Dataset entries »
Start
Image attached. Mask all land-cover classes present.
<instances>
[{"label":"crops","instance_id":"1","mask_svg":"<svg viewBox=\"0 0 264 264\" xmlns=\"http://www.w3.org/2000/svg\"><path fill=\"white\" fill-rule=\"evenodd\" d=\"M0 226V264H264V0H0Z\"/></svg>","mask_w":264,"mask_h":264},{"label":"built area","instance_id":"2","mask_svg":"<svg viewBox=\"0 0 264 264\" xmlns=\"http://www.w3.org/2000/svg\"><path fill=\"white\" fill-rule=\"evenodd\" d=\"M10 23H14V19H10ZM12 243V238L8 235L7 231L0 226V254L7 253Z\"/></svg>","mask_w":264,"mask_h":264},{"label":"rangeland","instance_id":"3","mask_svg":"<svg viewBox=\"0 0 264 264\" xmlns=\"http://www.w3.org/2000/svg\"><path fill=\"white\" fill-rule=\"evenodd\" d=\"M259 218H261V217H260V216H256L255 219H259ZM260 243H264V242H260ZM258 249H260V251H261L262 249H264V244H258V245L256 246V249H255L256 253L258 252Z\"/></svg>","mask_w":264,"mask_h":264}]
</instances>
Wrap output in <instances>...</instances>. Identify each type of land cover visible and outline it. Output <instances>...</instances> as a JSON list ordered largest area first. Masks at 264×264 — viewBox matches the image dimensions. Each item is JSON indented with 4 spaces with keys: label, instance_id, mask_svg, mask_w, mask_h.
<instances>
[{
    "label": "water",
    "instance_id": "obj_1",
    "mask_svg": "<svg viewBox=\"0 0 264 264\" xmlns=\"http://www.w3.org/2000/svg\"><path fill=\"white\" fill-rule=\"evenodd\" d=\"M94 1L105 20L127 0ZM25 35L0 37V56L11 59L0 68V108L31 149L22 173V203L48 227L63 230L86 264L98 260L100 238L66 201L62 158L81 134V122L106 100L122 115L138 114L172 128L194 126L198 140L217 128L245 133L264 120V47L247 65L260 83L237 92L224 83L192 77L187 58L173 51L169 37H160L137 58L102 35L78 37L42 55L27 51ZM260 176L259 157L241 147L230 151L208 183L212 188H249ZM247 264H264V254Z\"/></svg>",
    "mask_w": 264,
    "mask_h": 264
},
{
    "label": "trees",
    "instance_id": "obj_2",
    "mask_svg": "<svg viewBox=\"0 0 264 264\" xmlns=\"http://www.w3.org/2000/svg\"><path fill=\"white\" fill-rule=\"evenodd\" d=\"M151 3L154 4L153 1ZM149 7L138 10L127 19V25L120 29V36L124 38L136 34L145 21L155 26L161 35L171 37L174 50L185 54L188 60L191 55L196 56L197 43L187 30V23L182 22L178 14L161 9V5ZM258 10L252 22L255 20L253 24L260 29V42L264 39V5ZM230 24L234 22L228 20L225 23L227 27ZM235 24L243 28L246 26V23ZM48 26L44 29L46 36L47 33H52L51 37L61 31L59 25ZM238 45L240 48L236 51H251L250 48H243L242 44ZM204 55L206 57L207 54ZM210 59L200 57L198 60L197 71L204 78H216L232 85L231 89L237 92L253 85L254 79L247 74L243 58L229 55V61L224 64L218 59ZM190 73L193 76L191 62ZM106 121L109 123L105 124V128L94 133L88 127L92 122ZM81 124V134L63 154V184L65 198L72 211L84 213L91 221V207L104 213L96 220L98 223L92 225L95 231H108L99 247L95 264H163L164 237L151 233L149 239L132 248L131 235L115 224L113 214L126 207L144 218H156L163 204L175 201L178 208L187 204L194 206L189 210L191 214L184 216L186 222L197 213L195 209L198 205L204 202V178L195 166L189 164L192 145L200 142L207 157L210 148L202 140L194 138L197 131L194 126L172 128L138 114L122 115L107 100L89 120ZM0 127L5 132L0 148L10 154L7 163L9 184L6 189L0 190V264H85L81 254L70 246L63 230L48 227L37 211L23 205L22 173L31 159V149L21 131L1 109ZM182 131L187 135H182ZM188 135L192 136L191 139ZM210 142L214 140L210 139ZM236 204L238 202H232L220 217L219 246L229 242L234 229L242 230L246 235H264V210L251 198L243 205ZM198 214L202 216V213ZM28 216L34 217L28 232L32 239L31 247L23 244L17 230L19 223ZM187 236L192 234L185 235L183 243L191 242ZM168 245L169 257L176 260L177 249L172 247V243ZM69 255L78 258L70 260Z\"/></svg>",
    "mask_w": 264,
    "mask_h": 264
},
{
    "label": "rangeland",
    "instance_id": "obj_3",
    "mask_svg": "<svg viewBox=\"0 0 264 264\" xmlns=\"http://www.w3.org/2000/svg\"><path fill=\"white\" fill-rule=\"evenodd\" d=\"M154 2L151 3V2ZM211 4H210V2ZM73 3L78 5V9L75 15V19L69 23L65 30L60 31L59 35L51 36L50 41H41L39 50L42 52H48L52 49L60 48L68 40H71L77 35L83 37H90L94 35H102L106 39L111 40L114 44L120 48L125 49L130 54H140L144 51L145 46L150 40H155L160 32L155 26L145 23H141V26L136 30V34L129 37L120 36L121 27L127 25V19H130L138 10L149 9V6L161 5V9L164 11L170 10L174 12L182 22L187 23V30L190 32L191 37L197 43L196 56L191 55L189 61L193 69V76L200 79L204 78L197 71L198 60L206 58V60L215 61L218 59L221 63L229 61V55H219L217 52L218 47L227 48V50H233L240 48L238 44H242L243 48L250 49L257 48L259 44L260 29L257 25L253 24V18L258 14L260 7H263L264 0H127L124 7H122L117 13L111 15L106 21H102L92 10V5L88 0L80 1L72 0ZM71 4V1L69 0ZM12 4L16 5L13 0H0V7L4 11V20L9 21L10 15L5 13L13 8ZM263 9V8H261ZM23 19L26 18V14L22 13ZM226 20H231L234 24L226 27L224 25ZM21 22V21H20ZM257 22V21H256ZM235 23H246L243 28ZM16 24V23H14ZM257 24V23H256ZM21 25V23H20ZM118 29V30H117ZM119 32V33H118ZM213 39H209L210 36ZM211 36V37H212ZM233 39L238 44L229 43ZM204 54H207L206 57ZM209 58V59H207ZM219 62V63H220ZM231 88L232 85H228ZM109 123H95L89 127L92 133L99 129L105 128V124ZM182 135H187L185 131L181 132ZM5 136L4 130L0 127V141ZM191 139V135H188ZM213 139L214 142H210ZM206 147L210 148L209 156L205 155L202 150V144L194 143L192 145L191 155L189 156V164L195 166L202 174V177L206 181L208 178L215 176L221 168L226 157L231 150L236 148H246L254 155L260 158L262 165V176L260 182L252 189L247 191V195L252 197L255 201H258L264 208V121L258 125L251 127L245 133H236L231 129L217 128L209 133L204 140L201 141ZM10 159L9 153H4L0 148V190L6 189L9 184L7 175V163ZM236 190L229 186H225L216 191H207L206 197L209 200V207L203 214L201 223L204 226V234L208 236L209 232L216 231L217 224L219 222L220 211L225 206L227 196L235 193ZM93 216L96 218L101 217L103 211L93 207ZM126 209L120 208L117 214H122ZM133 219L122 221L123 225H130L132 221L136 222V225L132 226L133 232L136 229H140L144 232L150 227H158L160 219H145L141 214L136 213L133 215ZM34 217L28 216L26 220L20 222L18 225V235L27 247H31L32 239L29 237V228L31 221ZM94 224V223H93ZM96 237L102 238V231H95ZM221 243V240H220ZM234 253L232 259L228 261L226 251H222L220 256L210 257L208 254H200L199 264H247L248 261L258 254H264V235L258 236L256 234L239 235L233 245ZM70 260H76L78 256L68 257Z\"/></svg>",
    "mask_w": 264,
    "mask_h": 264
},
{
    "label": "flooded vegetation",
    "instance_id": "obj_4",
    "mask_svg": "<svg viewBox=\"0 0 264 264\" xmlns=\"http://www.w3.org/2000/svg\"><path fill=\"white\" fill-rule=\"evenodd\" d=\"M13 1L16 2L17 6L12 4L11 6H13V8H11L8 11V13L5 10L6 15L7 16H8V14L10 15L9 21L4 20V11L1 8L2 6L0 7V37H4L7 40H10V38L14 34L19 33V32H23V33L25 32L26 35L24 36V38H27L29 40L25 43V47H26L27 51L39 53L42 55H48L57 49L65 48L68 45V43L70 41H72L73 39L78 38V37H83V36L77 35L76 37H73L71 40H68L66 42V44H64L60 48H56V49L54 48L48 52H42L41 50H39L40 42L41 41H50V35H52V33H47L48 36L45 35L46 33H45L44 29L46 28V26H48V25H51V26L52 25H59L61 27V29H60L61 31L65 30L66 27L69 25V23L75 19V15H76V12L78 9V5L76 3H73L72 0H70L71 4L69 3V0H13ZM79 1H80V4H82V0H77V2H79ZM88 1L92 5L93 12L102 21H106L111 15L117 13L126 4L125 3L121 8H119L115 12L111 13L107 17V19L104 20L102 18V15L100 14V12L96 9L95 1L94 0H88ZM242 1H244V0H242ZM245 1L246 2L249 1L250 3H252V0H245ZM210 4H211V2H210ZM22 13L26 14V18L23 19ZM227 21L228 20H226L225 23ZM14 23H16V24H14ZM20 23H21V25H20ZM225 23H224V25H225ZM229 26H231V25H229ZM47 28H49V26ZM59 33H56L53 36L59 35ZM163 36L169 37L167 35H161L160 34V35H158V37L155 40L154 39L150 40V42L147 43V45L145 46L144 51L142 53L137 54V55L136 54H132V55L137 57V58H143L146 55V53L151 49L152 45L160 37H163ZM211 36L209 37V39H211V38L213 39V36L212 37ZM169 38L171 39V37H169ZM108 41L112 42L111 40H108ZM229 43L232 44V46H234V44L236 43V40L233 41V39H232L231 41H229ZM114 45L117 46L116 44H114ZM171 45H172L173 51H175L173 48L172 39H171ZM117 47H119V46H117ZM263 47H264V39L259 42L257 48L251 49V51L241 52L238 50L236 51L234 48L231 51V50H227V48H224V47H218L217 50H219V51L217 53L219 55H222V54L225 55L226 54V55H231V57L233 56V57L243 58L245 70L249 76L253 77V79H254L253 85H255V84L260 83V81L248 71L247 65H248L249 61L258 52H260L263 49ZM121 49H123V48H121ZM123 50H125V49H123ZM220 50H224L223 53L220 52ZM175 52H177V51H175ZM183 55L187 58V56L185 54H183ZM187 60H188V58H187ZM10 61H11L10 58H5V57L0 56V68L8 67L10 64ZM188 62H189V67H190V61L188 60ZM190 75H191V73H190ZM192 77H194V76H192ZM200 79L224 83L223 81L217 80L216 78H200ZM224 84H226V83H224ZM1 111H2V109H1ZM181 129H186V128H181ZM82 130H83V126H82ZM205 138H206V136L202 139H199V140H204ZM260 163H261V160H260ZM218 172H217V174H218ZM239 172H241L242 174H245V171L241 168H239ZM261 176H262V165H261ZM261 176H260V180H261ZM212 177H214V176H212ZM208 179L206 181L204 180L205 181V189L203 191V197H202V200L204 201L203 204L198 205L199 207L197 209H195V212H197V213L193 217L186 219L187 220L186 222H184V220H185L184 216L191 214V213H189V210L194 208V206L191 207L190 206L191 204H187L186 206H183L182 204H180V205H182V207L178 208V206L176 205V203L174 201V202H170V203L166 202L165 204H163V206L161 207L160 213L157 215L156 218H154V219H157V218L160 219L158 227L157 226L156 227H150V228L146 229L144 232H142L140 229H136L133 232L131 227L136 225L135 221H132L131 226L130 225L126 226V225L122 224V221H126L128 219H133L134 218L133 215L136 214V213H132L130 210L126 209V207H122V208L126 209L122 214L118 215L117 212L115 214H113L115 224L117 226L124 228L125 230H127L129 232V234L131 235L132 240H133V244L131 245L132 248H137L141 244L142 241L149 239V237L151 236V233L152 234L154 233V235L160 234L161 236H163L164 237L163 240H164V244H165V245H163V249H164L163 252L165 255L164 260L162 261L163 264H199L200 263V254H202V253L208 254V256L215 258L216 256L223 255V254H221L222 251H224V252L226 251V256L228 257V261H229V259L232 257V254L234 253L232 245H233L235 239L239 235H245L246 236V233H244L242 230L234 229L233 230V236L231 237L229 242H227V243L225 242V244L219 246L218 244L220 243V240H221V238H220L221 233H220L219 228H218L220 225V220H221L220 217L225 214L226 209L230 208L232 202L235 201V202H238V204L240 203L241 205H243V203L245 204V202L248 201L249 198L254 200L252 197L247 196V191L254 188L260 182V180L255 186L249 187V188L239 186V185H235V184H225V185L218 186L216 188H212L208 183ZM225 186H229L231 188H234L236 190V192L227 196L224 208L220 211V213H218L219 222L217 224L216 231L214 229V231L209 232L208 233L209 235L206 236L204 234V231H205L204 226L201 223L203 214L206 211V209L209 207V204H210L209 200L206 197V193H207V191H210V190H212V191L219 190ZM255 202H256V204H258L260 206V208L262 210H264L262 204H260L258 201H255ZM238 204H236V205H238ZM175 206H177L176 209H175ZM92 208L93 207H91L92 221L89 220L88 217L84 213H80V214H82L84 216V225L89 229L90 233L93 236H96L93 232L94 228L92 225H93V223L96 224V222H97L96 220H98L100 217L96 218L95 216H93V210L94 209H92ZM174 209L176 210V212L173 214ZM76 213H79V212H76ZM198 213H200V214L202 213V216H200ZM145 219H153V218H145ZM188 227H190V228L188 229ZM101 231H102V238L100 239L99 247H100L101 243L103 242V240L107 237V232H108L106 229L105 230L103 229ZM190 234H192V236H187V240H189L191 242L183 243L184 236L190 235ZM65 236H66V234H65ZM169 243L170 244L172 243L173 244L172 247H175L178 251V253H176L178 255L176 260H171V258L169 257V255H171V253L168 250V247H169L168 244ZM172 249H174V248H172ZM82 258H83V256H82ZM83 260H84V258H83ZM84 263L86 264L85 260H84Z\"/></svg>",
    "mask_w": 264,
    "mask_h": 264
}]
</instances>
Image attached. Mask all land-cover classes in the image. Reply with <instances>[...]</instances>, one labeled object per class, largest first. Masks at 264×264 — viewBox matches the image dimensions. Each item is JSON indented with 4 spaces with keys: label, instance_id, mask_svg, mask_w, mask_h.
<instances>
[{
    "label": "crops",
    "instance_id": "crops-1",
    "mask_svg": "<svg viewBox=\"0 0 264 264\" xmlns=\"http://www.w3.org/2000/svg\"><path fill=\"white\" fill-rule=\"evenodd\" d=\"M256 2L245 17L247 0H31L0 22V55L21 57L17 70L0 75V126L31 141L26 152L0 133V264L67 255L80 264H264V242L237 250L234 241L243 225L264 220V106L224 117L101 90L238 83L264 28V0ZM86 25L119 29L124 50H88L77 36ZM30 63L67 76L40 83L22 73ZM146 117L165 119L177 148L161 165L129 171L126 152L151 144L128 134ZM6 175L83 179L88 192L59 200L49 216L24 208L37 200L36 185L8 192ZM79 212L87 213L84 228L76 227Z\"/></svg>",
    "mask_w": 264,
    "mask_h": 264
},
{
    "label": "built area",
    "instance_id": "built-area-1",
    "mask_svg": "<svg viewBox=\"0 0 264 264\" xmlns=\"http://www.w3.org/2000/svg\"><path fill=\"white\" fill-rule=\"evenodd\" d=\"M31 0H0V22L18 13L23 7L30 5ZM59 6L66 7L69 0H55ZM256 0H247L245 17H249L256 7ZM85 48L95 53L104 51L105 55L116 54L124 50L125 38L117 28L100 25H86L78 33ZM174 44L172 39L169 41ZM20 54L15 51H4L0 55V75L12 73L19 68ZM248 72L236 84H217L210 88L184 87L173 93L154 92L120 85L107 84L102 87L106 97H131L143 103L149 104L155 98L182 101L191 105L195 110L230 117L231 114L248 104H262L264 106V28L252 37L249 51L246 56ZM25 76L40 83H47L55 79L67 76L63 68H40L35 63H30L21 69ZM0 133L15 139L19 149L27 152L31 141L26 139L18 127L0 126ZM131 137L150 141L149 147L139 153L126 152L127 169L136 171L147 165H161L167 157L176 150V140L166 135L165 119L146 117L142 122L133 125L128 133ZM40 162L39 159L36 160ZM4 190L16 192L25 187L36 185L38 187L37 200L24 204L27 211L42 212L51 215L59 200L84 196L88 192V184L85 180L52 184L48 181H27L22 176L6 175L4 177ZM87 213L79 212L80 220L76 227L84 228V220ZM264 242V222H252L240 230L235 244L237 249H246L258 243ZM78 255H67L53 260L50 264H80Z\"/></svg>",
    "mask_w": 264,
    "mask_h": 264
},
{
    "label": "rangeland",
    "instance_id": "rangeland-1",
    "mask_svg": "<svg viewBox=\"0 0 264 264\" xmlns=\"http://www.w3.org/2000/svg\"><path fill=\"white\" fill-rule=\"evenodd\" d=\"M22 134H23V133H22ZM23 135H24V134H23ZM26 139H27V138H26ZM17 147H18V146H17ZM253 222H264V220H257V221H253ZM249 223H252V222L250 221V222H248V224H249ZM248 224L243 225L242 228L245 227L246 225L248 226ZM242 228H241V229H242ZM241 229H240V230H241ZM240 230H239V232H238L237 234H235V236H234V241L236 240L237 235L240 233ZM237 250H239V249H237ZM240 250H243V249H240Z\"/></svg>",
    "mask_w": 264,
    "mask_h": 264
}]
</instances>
End
WORK TO COMPLETE » How many lines of the records above contain the word "first"? Reply with the number alone.

SOLUTION TO THIS PROBLEM » 2